Но Марианна продолжала настаивать, она была прилипчива и назойлива, как девчонка; стоя возле меня на коленях, почти касаясь губами моего правого уха, она шептала: «Ну же, давай». (Ее муж издалека бросал на нас быстрые испытующие взгляды.) Марианна казалась чуть ли не опьяневшей, так возбудило ее присутствие гуру в ее доме и тот факт, что ей удалось сыграть Шопена после бог знает какого перерыва: у нее блестели глаза, под прозрачной кожей быстрее бежала горячая кровь, я чувствовал ее учащенное дыхание.
– Ну пожалуйста, Уто, – говорила она. – Ты же не должен давать концерт. Это просто подарок. Хотя бы несколько минут. То, что захочешь.
– Я ничего не хочу.
(Очередной испытующий взгляд Витторио, но поскольку с ним как раз беседует толстая дама, ему трудно следить за нами.)
Марианна сжимает мне плечо и снова шепчет на ухо:
– Ну давай же. Доставь удовольствие гуру. Пожалуйста.
Ее слова, прикосновения словно обволакивают меня чем-то тепловатым, липким, влажным, податливым, и в конце концов я против свой воли встаю и иду к роялю в сопровождении все тех же ободряющих улыбок, взглядов, невнятных возгласов.
Марианна проводила меня до самого рояля.
– Уто сыграет нам… – объявила она гостям и повернулась ко мне за продолжением.
– Сам пока не знаю, – отвечаю я и, сев на банкетку, подвинчиваю регулятор высоты по своему росту.
Стараюсь собраться с мыслями, но мыслей нет, лишь возникают знакомые ощущения, работают нервные рефлексы, наплывают воспоминания; я снова в ловушке, я обижен на весь мир, где-то посередине груди я чувствую быстрые толчки, которые постепенно замедляются, и наконец я заряжаюсь энергией боя.
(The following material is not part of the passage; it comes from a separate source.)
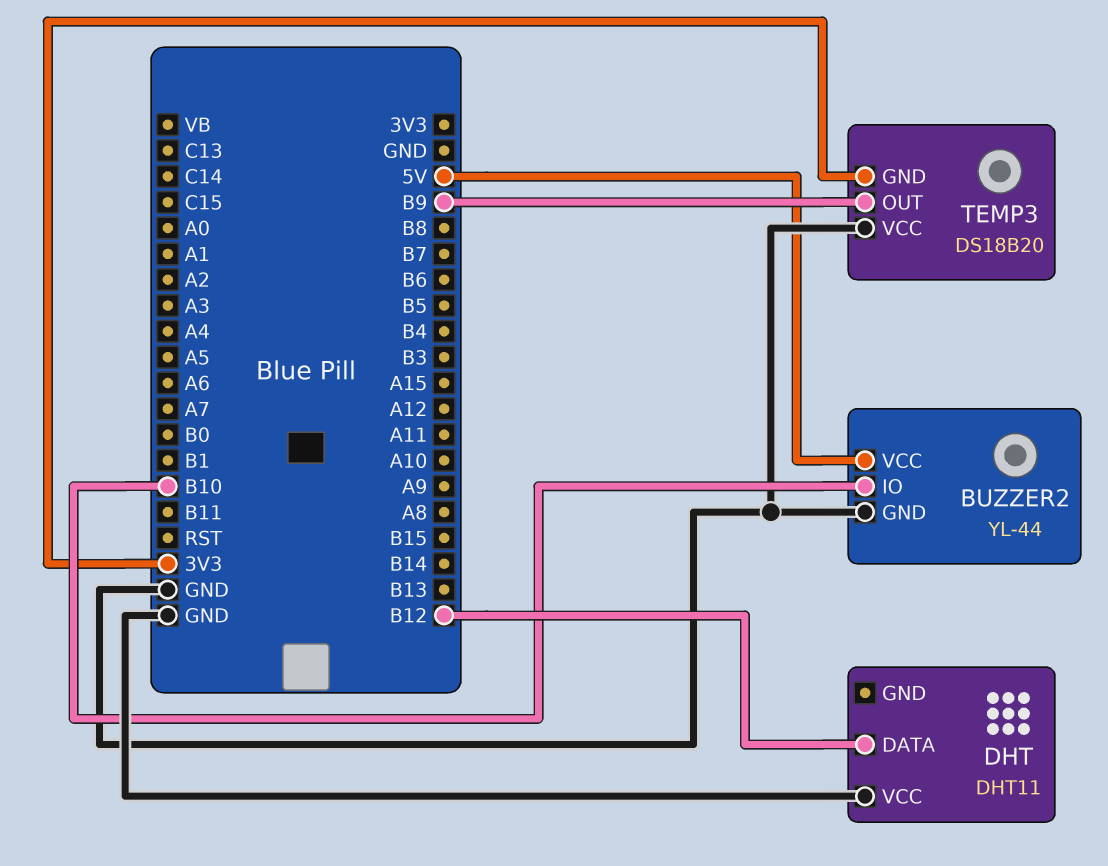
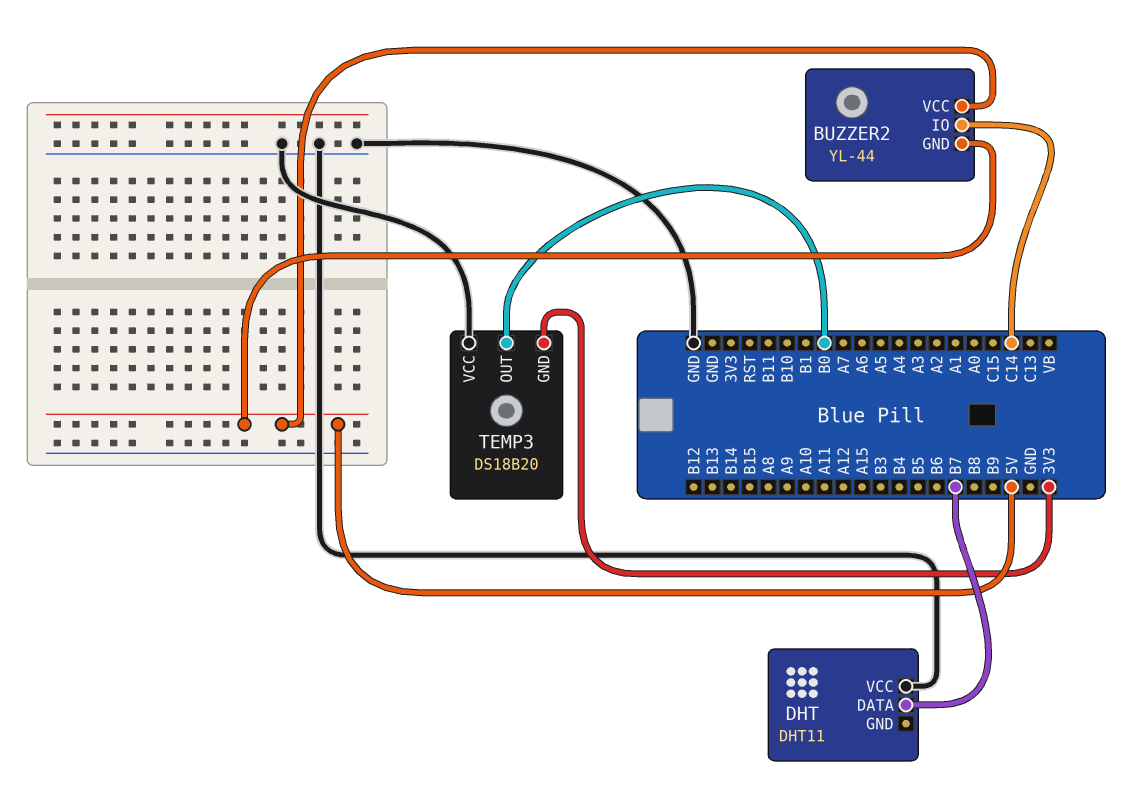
BUZZER2 pin GND: GND -> 5V
BUZZER2 pin IO: B10 -> C14
DHT pin DATA: B12 -> B7
TEMP3 pin OUT: B9 -> B0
Я начал внезапно, без всяких предупреждений и объявлений. На какую-то секунду застыл в раздумье, опершись руками о банкетку, но уже через мгновение играл Третий концерт для фортепьяно с оркестром Чайковского. Поначалу из-под моих пальцев вырывались ровные, мерные, четкие, ясные звуки, одинаково монотонные, бесцветные, бесстрастные, но постепенно обида на весь мир, которая сидела во мне, как девятый вал, прорвалась наружу, затопляя мои пальцы и проникая в рождаемую ими музыку. Каждая нота, вырываясь из памяти, где она хранилась годы и годы, за долгое расстояние от головы к пальцам и дальше, к клавишам, обрастала, как мусором, отрицательными эмоциями и вливалась в общий стремительный поток, – полустихийный, полусознательный, – этот поток и питал меня той неиссякаемой, все возрастающей яростью, которая в конце концов потеснила Чайковского и оставила его позади, и увлекла меня в бесформенную дикую пустыню, где уже не действуют никакие музыкальные законы и где пальцы мои бегали вверх и вниз по клавиатуре с отчаянной дерзостью, рыскали, нажимали, ударяли, отпускали и вновь брали отдельные и двойные ноты, аккорды из трех, из пяти нот; мои пальцы, они вели себя с клавишами, как хотели, то молотили по ним, чуть не разбивая на мелкие осколки, то начинали порхать, как бабочки, а потом снова обрушивались с яростью или переходили на стаккато. Они словно играли на совсем другом инструменте, более легком и более опасном, чем фортепьяно, скажем, на некой мандолине-пулемете, раскаленной добела, яростно выпускающей свои очереди. Ноги работали на педалях, колени вдавливались в дерево, словно для того, чтобы выжать как можно больше звука из этого резонирующего ящика. Музыка текла под моими руками неудержимой, бурной рекой. Мне было страшно и одновременно весело – как заниматься серфингом на крыше автомобиля, мчащегося со скоростью двести двадцать километров в час, или выпрыгнуть из окна и, сделав сальто, взлететь обратно, или, расколотив весь хрусталь в посудном магазине, одним мановением руки восстановить в нем полный порядок, или по своей прихоти менять за окном день на ночь, ночь на день, лето на зиму, весну на лето.